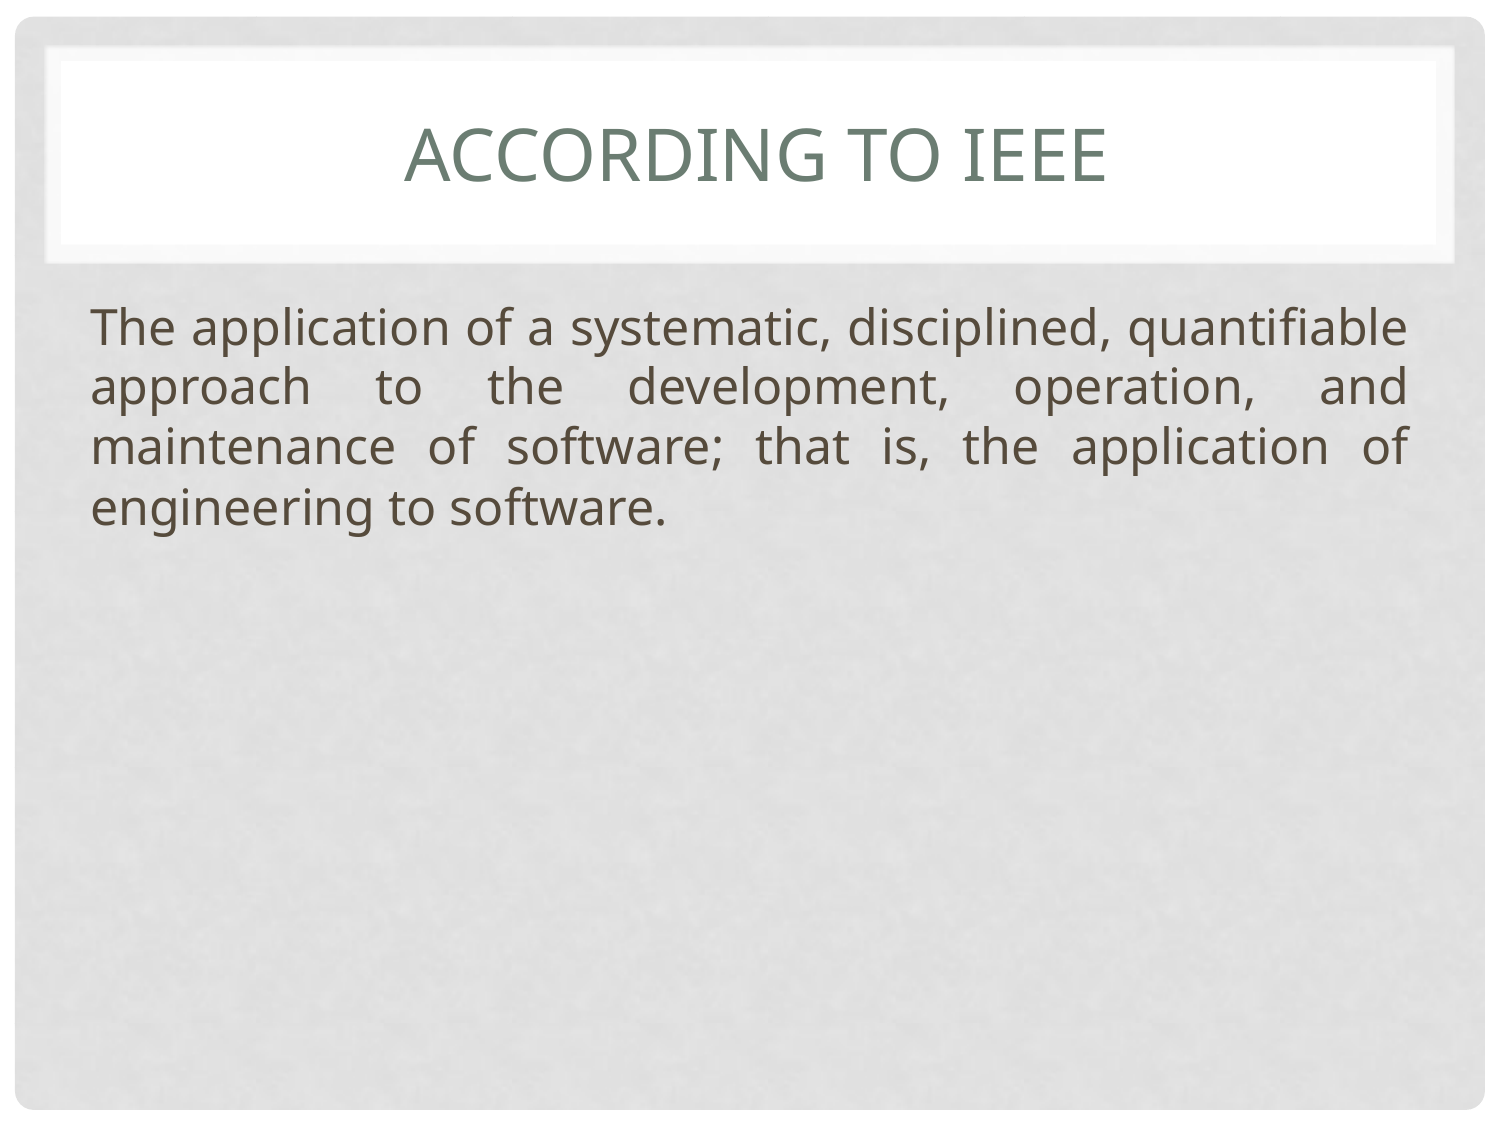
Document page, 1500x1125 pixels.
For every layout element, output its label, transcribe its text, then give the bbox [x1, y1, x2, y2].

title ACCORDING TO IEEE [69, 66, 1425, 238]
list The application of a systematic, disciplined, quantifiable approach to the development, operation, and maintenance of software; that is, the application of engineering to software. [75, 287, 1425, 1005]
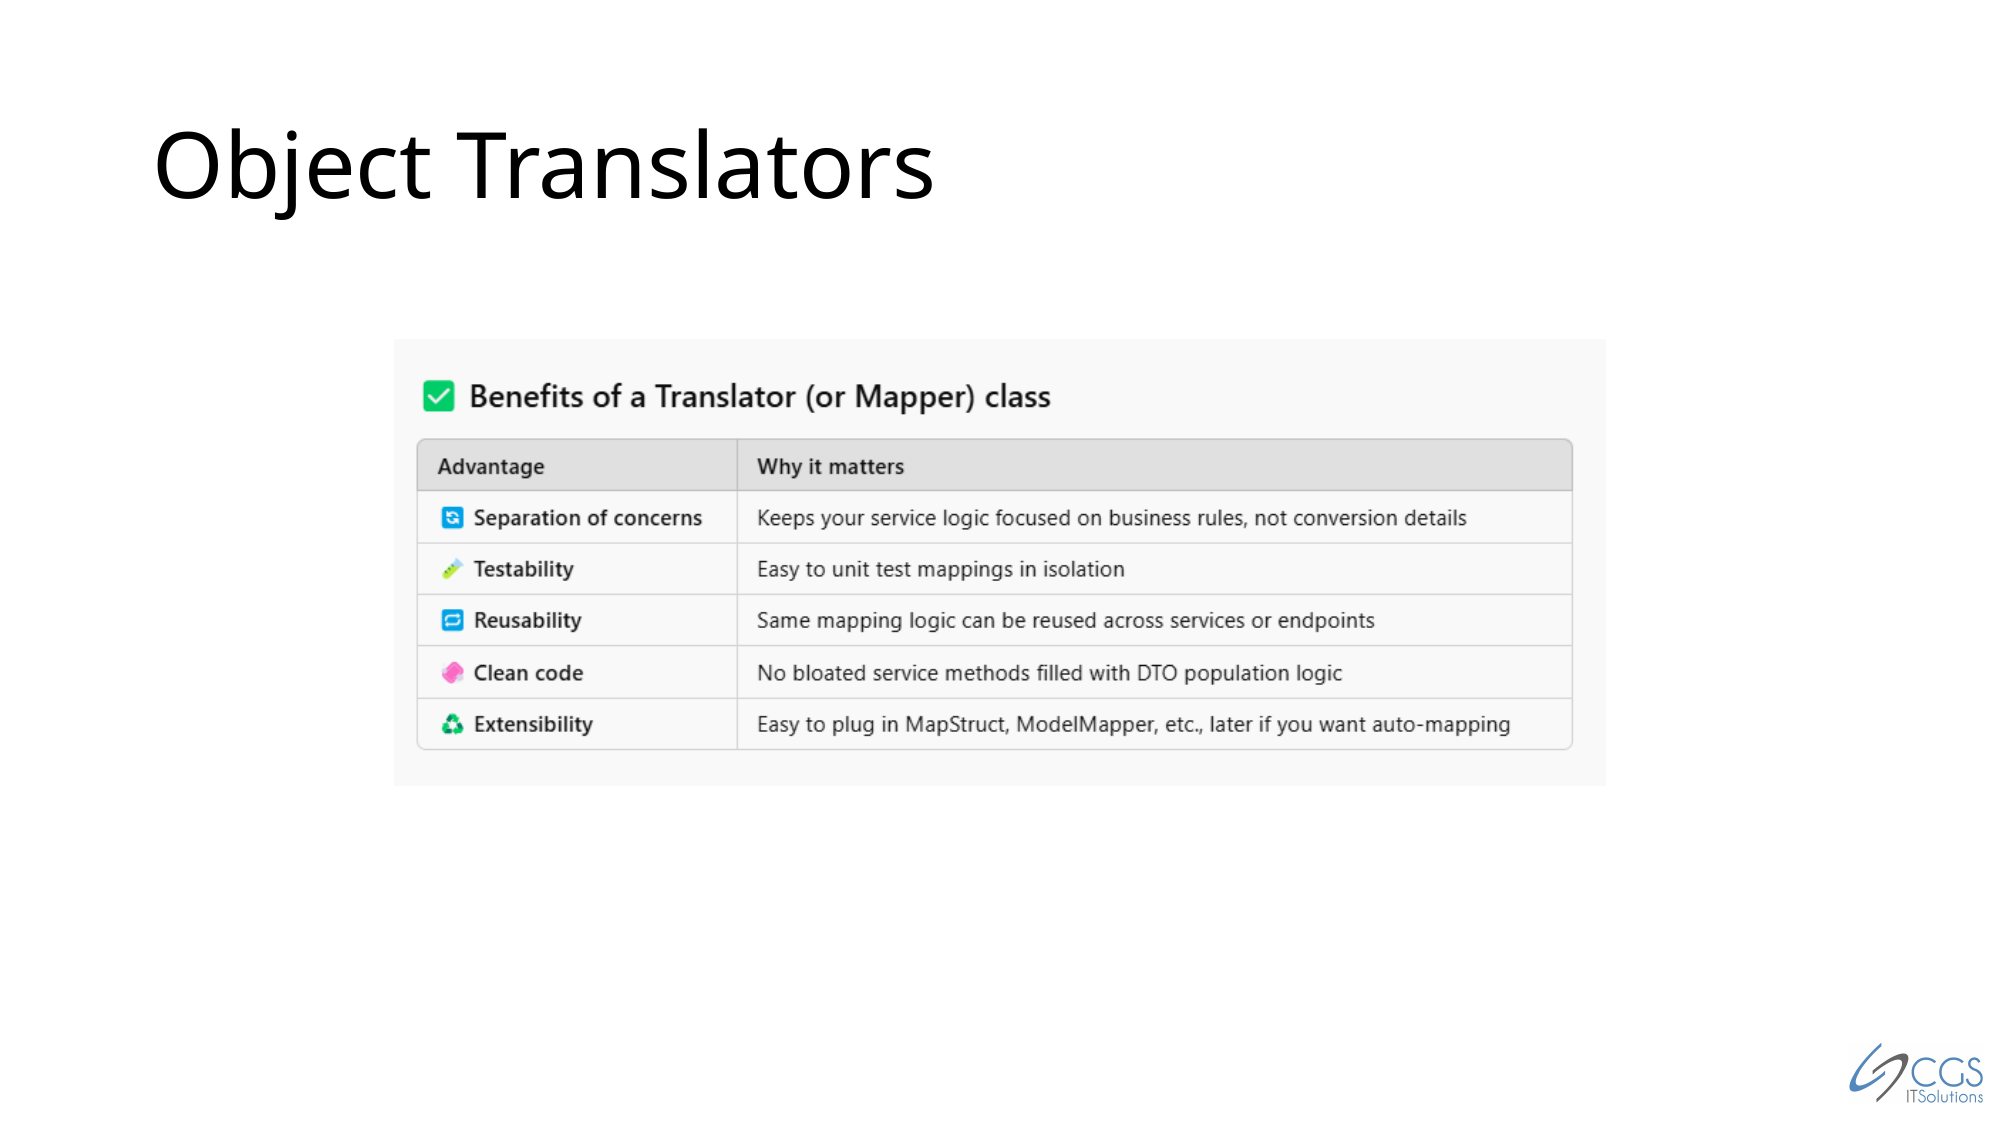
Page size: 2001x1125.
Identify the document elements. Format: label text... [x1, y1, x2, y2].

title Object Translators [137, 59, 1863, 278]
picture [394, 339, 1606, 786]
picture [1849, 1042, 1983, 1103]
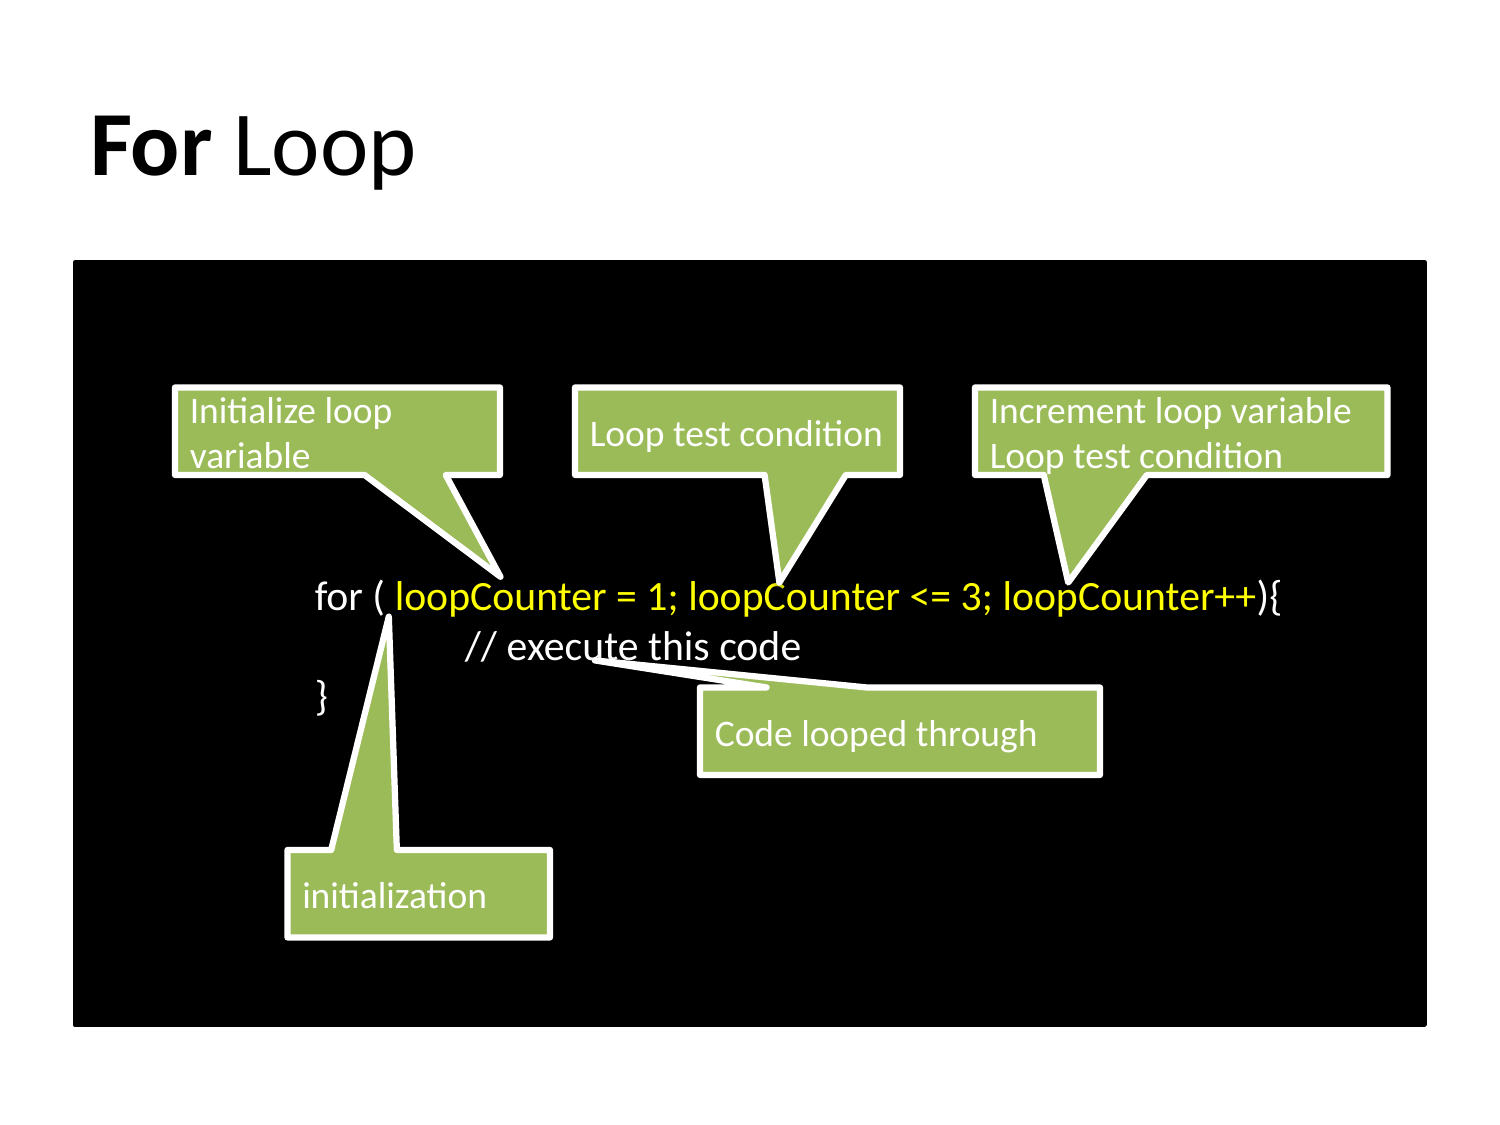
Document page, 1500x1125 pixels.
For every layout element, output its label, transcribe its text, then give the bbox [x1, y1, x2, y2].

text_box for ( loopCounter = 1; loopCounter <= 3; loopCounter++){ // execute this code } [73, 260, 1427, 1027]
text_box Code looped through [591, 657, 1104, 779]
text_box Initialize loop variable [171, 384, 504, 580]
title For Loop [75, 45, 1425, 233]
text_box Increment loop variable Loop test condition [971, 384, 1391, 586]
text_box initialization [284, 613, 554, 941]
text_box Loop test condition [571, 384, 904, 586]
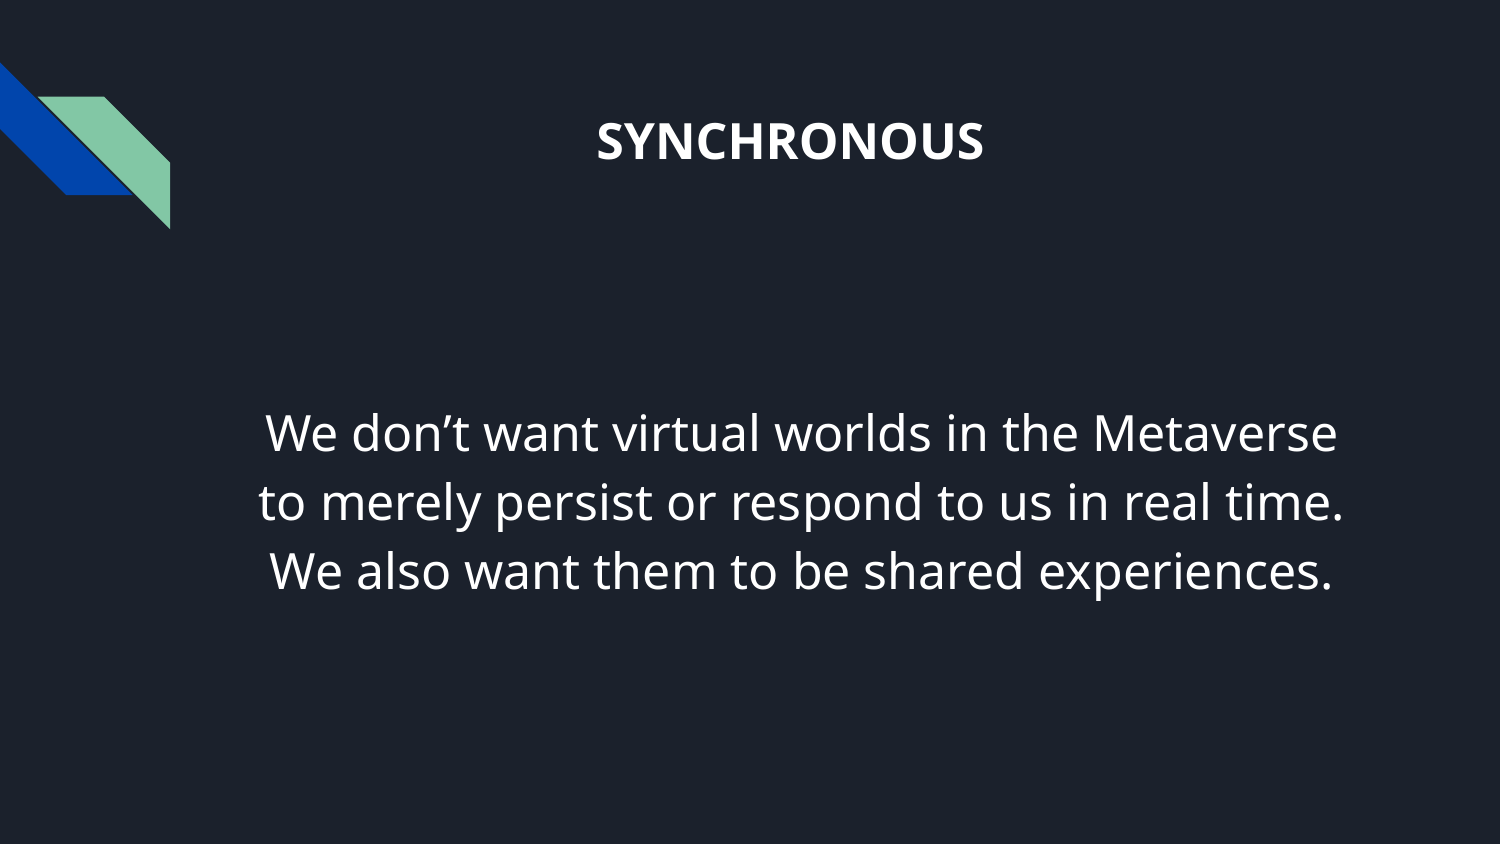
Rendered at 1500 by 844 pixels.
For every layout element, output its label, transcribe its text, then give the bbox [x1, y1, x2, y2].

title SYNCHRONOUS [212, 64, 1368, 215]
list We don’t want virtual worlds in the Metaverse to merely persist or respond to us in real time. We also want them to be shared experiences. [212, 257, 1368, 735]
=-=-=-=-=
# [EXERCISE INSTRUCTIONS]
The records above should be returned word for word, with every picture left out.

# [RESULT OF THIS TASK]
Document page, 1500x1125 pixels.
For every layout element, output its label, transcribe its text, then give the bbox [x1, y1, x2, y2].

title ACCORDING TO IEEE [69, 66, 1425, 238]
list The application of a systematic, disciplined, quantifiable approach to the development, operation, and maintenance of software; that is, the application of engineering to software. [75, 287, 1425, 1005]
Page size: 2001x1125.
Identify the document elements. Format: label text... [x1, y1, x2, y2].

title Object Translators [137, 59, 1863, 278]
picture [394, 339, 1606, 786]
picture [1849, 1042, 1983, 1103]
Document page, 1500x1125 pixels.
For every layout element, output its label, transcribe its text, then give the bbox [x1, y1, x2, y2].

text_box for ( loopCounter = 1; loopCounter <= 3; loopCounter++){ // execute this code } [73, 260, 1427, 1027]
text_box Code looped through [591, 657, 1104, 779]
text_box Initialize loop variable [171, 384, 504, 580]
title For Loop [75, 45, 1425, 233]
text_box Increment loop variable Loop test condition [971, 384, 1391, 586]
text_box initialization [284, 613, 554, 941]
text_box Loop test condition [571, 384, 904, 586]
Rendered at 1500 by 844 pixels.
For every layout element, output its label, transcribe its text, then give the bbox [x1, y1, x2, y2].

title SYNCHRONOUS [212, 64, 1368, 215]
list We don’t want virtual worlds in the Metaverse to merely persist or respond to us in real time. We also want them to be shared experiences. [212, 257, 1368, 735]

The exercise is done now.